- _Exercise aim_
Please return the listing exactly as written, but without its pictures.

- _Data extracts_
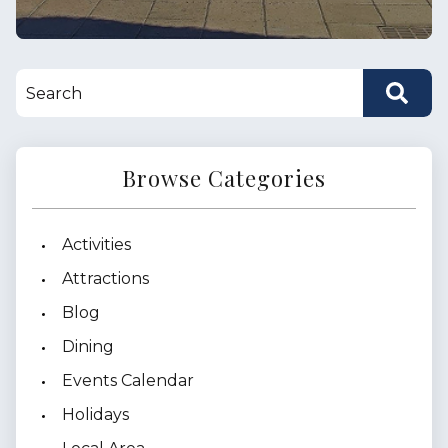
Browse Categories
Activities
Attractions
Blog
Dining
Events Calendar
Holidays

- _Result below_
Browse Categories
Activities
Attractions
Blog
Dining
Events Calendar
Holidays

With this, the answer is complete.